PART ONE – THE ELEMENTS OF SUCCESSFUL URBAN PLACEMAKING
How the site fits into its context, including complementary and competitive attractions; in other words, what else is nearby to which the design should respond? The success of any development, no matter how large, is a function of the wider setting.
The specific points at which connections can be made into this context, including public transport connections; in other words the “gateways” into the design.
The spatial layout design of the project itself in terms of its streets and spaces, whether public/private or open/covered, and the importance of:
– first, encouraging through movement connections between gateways
– second, providing a simple, intelligible internal circulation network through a grid of streets and other connections.
This is the most important of the five elements since the spatial layout, once created, tends to be the most permanent part of the development. It is the most expensive to alter once constructed since it sets out the footprints of buildings and, importantly, since it carries the bulk of major services such as energy, water and data supply as well as waste handling.

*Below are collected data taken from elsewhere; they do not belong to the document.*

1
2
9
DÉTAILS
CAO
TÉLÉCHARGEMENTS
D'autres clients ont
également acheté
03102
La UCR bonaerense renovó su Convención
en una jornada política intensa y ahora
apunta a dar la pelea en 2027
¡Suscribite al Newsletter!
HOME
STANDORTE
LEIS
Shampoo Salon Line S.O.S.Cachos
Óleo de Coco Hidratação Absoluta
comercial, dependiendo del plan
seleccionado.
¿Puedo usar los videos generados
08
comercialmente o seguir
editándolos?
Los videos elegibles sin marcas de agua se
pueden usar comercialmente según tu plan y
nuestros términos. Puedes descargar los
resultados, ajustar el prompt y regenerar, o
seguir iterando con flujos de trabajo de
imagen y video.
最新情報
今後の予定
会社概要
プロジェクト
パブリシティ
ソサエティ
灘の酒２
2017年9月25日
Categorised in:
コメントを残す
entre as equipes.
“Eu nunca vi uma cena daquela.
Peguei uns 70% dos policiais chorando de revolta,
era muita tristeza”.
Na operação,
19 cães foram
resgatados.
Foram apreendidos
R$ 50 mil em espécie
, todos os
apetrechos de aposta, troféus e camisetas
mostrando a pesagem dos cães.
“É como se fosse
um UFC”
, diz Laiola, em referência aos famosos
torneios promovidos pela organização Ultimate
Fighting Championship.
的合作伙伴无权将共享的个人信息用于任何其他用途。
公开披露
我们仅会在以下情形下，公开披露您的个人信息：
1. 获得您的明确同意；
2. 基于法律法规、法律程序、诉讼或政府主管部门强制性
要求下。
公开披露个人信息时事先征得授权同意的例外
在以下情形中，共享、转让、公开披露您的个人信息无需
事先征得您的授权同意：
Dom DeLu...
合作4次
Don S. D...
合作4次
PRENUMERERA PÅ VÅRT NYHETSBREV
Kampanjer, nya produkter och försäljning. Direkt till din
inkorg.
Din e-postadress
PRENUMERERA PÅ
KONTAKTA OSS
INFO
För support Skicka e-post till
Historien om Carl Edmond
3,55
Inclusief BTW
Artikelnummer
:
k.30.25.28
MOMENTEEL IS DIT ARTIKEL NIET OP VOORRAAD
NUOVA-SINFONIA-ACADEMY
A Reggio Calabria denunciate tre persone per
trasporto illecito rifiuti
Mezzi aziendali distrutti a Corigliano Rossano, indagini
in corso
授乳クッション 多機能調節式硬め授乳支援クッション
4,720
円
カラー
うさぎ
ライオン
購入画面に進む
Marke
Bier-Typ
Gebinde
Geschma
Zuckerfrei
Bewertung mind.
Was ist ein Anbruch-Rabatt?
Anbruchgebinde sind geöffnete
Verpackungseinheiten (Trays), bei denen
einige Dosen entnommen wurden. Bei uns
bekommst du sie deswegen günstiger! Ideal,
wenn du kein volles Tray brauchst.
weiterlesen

The quantum of different land use attractions and the disposition of these within the spatial layout both in two and three dimensions; in other words where uses are and how they stack up, especially the land uses that occur at street level and any other principal pedestrian levels.
The location of land uses should follow the hierarchy of spatial connections created by the spatial layout design, with the most movement-sensitive land uses located on the most spatially important connections and so on. This alignment of land use attraction with spatial layout attraction is a fundamental property of both historic cities and successful modern places.
How the spatial layout is “dressed” both in terms of the “green/blue” landscape of planting and water and the “architectural” landscape of building frontages at the principal pedestrian levels.
Here what matters is that the spatial layout is not overly fragmented or dispersed by planting and that the principal pedestrian levels are lined with open, active frontages.
PART TWO – THE DESIGN
The five elements of successful placemaking establish a framework for design practice. What matters next is the way in which these generic principles are translated into a specific design proposal. This is a creative step, which relies on a blend of imagination and craft, honed by experience.
The challenge for future urban practice is that the five elements are not commonly appreciated in the field of retail development, which has instead adopted principles of gravitational attraction that tend to create anchored, inward-facing, covered malls rather than open, street-based shopping streets, whether we call such streets “high streets” or “souqs”.
PART THREE – THE WAY FORWARD
It has been, and will continue to be, down to pioneering organisations to point out what is increasingly obvious to all but those who are too immersed in it: that anchored malls create sterile places; and then for these pioneers to deliver new places that work because they employ the timeless elements of successful placemaking.
Fortunately, this challenge is facilitated by the continued emergence of technology-based tools for analysing location, identifying points of linkage, testing different layout concepts and modelling the interaction of these with different land use and landscape treatments.